Several recent studies have found a strong association between LUTS and ED [11, 12]. LUTS have been identified as an independent risk factor for ED. In many studies, improvements in erectile function were obtained in patients with ED who received medical therapy for BPH [13, 14]. Similarly, phosphodiesterase-5 inhibitors used for ED have been reported to improve BPH symptoms [15, 16]. Nonetheless, the impact of TURP on erectile function is still debated within the literature. In the present study, IIEF-ED scores at 1 month after surgery were significantly lower than those detected during the preoperative period; however, scores improved to their preoperative levels by the third postoperative month. Furthermore, this improvement in IIEF-ED scores was maintained at 12 months and was nonsignificant when compared with the preoperative IIEF scores. Worsening IIEF-ED scores during the early postoperative period can be explained by a few mechanisms. One of these mechanisms is the risk of creating direct thermal damage to cavernosal nerves during TURP because the cavernous nerves to the apex and base of the prostate approach until 1.5 and 3 mms, respectively . The second potential factor is the impact of surgical stress during the early postoperative period. The incidence of newly diagnosed postoperative ED in patients treated with TURP has been reported to be between 0 and 32.5% [18-20]. Comorbidities such as diabetes mellitus and capsular perforation were reported as aetiological factors for newly developed ED during the postoperative period ; however, in the present study, 17.0% of the patients experienced a deterioration in erectile function during the 12 months of follow-up. During follow-up, ED developed in 18.2% of patients with normal erectile function, but no association between erectile function, age, diabetes mellitus, and capsular perforation was found.

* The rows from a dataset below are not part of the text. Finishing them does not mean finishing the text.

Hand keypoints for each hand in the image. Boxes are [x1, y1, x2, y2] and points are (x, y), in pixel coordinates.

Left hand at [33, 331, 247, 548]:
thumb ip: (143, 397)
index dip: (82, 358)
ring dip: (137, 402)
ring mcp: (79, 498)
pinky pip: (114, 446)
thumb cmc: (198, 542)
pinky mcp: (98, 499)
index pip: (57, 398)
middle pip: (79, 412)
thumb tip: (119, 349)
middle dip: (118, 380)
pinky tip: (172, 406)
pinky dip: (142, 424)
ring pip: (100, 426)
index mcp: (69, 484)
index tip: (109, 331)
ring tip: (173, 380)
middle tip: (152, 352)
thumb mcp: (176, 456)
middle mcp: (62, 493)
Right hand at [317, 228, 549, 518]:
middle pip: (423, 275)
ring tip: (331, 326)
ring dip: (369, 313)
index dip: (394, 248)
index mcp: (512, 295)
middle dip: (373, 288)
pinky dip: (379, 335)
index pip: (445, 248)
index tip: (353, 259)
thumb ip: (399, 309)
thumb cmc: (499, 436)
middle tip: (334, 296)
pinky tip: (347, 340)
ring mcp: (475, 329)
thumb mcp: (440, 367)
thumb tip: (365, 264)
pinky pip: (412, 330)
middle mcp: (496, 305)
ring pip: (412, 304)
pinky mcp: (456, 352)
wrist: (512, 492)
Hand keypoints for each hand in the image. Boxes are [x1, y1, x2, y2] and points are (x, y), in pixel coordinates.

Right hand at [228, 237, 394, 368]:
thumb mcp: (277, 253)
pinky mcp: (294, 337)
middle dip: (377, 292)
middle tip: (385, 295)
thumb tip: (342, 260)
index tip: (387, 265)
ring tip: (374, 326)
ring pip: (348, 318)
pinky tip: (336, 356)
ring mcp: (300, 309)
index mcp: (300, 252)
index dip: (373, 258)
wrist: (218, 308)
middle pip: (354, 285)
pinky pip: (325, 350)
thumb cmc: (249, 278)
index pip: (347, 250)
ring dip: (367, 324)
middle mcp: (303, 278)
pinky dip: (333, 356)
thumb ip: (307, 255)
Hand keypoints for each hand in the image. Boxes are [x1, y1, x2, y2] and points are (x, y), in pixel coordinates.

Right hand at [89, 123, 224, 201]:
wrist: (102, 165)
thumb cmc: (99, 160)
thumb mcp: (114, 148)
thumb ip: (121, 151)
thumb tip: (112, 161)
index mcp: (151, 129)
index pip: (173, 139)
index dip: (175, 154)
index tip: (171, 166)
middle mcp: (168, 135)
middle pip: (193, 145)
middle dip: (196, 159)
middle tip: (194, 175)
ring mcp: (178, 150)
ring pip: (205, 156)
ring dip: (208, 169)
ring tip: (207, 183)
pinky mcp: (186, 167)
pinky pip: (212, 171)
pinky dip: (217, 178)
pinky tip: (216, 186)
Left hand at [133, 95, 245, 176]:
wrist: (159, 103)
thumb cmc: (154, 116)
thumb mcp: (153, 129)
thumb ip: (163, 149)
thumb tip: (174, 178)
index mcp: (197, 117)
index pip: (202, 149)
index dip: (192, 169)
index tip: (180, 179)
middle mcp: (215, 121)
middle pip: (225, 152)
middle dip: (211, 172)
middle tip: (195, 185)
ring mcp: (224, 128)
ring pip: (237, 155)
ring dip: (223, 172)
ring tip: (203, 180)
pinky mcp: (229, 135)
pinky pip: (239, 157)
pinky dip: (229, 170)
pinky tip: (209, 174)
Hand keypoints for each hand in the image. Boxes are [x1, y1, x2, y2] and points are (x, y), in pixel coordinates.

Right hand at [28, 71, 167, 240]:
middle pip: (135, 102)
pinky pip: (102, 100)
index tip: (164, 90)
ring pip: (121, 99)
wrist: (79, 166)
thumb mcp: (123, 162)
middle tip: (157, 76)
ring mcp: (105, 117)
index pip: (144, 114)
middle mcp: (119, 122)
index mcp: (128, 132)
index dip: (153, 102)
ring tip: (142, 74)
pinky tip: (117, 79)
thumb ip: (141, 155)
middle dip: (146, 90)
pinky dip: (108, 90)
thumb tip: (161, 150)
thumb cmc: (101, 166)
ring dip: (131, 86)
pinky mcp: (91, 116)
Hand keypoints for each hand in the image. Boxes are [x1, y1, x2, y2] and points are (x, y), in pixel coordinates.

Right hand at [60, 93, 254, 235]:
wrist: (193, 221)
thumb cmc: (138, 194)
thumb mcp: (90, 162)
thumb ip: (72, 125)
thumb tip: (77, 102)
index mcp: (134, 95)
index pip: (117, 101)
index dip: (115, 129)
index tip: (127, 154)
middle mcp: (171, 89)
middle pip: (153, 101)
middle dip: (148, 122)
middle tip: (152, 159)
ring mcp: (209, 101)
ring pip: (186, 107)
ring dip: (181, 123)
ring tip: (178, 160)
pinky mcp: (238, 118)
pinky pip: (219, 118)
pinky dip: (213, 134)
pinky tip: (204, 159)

In conclusion, bipolar TURP is a safe and effective procedure that is associated with significantly shorter operating times, lower reductions in serum sodium levels and similar improvements in urinary symptoms during 12 months of follow-up when compared with conventional monopolar TURP. The degree of ED worsened in 17.0% of the total cohort, whereas it was improved or unchanged in 83.0% of all the patients. In nearly 18% of the patients with normal preoperative erectile functions, ED developed. Erectile function returned to normal in 14% of the patients with preoperative ED.